Two separate fires destroyed barns, one filled with pioneer-era antiques, and a third fire destroyed $200,000 to $250,000 worth of large truck tires at the Purcell Tire & Rubber Co. recapping plant at 5099 S. Main.The series of fires began at 3:30 a.m. Wednesday when Murray firefighters responded to a mobile home fire and found Carol Deshler, 6477 S. 1140 West, lying face down on the floor of her smoke-filled living room.

Deshler later told firefighters she was awakened by the smoke alarm but was unable to get out of the house before being overcome by the smoke.

"We rescued (eshler) from the home, administered (xygen), and she is now in Cottonwood Hospital in stable condition," Larsen said. Mobile home fires burn so hot and fast that the rescue and reasonably minimal damage to the mobile home, about $5,000, was very unusual, he said. "This one was unbelievable."

The fire was caused by an electric blanket, Larsen said.

The 11:04 p.m. fire at Purcell's tire recapping plant started in a storage shed and spread to the east side of the building while firefighters struggled with two separate non-functioning fire hydrants, both privately owned, before a hydrant several hundred yards away was tied to pump trucks and the building's sprinkler system, Lt. Dale Davies said.

A stack of large truck tires burned out of control until a backhoe was summoned to drag the burning tires from the pile so they could be extinguished individually.

The fire burned for several hours, but the building's concrete frame kept the blaze from being much worse, Davies said. One firefighter suffered a slight eye injury while battling the fire. He was treated in Cottonwood Hospital and released, Davies said.

One of the two barns destroyed Wednesday evening was located near the 49th Street Galleria in Murray. The other, in Millcreek Canyon, was a pioneer-era barn filled with antiques. It did more than burn down, it took three generations of memories with it, family members said.

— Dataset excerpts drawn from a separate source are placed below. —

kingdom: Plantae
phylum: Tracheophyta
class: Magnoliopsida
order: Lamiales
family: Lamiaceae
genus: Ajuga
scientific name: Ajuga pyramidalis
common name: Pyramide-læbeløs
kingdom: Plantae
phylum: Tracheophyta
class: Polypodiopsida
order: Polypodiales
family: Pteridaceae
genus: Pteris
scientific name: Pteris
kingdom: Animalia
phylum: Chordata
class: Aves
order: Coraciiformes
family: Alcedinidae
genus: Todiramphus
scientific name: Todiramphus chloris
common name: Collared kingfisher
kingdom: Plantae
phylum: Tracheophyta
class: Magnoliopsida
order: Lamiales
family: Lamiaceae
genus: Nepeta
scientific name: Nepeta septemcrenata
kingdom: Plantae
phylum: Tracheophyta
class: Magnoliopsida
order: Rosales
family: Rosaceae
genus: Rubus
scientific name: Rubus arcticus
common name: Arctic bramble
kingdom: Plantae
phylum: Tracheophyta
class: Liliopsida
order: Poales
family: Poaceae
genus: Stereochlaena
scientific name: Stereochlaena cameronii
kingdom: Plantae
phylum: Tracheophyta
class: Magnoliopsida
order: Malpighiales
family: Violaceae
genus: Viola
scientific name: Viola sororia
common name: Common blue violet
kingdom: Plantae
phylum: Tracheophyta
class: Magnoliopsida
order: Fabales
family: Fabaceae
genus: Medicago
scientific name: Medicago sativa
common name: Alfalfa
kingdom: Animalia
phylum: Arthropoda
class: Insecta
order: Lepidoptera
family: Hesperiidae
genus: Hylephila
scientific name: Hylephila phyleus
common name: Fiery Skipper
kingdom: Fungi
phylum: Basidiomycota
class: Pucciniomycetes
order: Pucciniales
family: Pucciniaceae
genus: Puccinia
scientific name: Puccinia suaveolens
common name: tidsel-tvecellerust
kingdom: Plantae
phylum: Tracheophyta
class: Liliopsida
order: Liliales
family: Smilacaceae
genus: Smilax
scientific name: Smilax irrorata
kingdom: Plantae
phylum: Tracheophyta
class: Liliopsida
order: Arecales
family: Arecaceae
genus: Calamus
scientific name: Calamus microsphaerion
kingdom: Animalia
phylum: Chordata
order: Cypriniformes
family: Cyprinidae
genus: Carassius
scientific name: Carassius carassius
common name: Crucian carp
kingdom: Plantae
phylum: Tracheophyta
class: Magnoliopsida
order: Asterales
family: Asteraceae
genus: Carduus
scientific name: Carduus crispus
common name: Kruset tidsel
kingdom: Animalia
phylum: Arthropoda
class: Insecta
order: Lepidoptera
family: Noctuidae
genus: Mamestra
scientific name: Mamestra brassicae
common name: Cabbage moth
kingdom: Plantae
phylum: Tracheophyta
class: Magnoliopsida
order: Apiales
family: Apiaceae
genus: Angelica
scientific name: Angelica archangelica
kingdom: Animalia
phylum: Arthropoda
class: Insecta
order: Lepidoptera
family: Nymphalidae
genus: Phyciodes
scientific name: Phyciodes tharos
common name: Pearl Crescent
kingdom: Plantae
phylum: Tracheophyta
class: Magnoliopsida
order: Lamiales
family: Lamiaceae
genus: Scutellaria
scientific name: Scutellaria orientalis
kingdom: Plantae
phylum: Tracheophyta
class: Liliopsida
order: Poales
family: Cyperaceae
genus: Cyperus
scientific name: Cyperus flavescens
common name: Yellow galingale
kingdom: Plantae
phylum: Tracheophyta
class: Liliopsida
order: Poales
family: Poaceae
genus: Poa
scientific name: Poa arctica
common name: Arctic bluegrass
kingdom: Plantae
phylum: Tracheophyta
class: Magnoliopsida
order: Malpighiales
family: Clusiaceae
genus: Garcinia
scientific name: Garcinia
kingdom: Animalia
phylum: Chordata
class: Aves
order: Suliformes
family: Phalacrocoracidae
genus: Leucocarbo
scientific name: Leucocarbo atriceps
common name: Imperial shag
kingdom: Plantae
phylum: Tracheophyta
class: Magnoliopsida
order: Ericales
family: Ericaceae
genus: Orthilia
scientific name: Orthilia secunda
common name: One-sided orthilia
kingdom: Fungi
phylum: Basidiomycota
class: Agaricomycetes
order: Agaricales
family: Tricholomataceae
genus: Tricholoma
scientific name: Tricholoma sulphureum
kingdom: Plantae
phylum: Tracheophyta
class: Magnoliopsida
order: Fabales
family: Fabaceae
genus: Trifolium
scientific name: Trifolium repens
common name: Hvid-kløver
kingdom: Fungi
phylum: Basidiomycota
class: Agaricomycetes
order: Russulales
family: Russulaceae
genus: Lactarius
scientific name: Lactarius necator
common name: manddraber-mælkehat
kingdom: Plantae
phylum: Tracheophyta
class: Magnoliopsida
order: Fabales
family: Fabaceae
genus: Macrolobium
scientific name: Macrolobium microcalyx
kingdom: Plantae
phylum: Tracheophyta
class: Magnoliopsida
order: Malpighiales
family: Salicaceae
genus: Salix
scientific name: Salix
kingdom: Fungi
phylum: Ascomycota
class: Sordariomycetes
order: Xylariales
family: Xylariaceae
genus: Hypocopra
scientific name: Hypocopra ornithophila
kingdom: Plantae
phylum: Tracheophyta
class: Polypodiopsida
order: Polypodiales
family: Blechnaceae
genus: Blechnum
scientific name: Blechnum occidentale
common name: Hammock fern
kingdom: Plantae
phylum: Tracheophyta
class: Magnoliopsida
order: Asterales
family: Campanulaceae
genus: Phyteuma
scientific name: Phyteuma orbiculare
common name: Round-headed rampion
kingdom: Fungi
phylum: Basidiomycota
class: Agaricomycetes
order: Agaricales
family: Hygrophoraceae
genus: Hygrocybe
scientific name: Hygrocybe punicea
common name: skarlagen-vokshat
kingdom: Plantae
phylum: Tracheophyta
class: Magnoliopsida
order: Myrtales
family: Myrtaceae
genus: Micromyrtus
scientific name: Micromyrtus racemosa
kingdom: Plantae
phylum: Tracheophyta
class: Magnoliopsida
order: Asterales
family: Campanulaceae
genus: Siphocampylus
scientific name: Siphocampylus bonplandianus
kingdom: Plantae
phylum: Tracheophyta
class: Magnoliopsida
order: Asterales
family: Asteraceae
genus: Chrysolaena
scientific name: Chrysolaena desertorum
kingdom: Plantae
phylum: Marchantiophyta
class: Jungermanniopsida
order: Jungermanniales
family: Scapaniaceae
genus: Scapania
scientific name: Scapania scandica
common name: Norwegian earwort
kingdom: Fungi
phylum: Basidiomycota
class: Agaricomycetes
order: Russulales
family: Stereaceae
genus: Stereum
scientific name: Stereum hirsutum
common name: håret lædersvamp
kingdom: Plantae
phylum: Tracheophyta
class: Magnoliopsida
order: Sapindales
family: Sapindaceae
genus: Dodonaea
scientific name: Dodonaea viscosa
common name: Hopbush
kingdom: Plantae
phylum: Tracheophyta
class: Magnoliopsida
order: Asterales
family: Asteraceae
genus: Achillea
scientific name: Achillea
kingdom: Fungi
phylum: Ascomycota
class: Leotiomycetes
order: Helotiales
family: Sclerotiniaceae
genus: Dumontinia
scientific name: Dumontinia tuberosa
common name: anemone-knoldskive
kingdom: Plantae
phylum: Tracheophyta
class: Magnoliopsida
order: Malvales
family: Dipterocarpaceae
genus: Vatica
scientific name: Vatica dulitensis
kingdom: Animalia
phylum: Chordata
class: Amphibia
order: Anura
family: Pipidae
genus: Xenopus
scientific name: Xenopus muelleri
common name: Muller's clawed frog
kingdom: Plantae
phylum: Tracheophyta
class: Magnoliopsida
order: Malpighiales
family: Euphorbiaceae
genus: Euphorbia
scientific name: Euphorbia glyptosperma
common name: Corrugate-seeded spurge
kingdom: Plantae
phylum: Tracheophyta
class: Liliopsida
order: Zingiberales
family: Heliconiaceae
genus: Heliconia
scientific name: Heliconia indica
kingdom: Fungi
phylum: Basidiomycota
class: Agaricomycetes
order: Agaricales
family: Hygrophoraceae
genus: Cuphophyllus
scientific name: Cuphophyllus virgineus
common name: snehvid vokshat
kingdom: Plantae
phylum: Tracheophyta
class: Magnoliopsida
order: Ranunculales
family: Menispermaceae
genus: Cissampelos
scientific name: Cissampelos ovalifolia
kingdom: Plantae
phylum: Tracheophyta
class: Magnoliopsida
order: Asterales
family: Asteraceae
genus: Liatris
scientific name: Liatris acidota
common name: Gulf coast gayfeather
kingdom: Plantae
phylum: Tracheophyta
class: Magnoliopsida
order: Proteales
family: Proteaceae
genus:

The barn, at 3566 Millcreek Road near the mouth of the canyon, was reported on fire about 8:12 p.m. Flames had engulfed the building when Salt Lake County firefighters arrived. Damage was estimated at $15,000, Mike Hall, a Battalion Chief's aide, said.

While firefighters were mopping up the blaze, blowing embers started a nearby granary on fire. Damage to that building was estimated at $200, Hall said.

James Russell said the buildings have been part of the life in the canyon orchard for more than a century. The buildings, erected in the 1850s, were among the last reminders of pioneer rural life in the area. Other buildings have been torn down for building freeways and subdivisions, he said.

"There are a lot of memories," Russell said.

Antiques stored in the barn included an old corn grinder Russell's father used to shell corn in Mill Creek, family members said.

Hall said the cause of the fire is being investigated, although witnesses had said they saw children fleeing from the area at the time of the fire. Three engines and 14 firefighters responded to the scene.

Murray firefighters responded to a fire that gutted another old barn at 4925 Murray Blvd. at 8:35 p.m. Davies said that fire caused about $2,000 damage. It also is being investigated.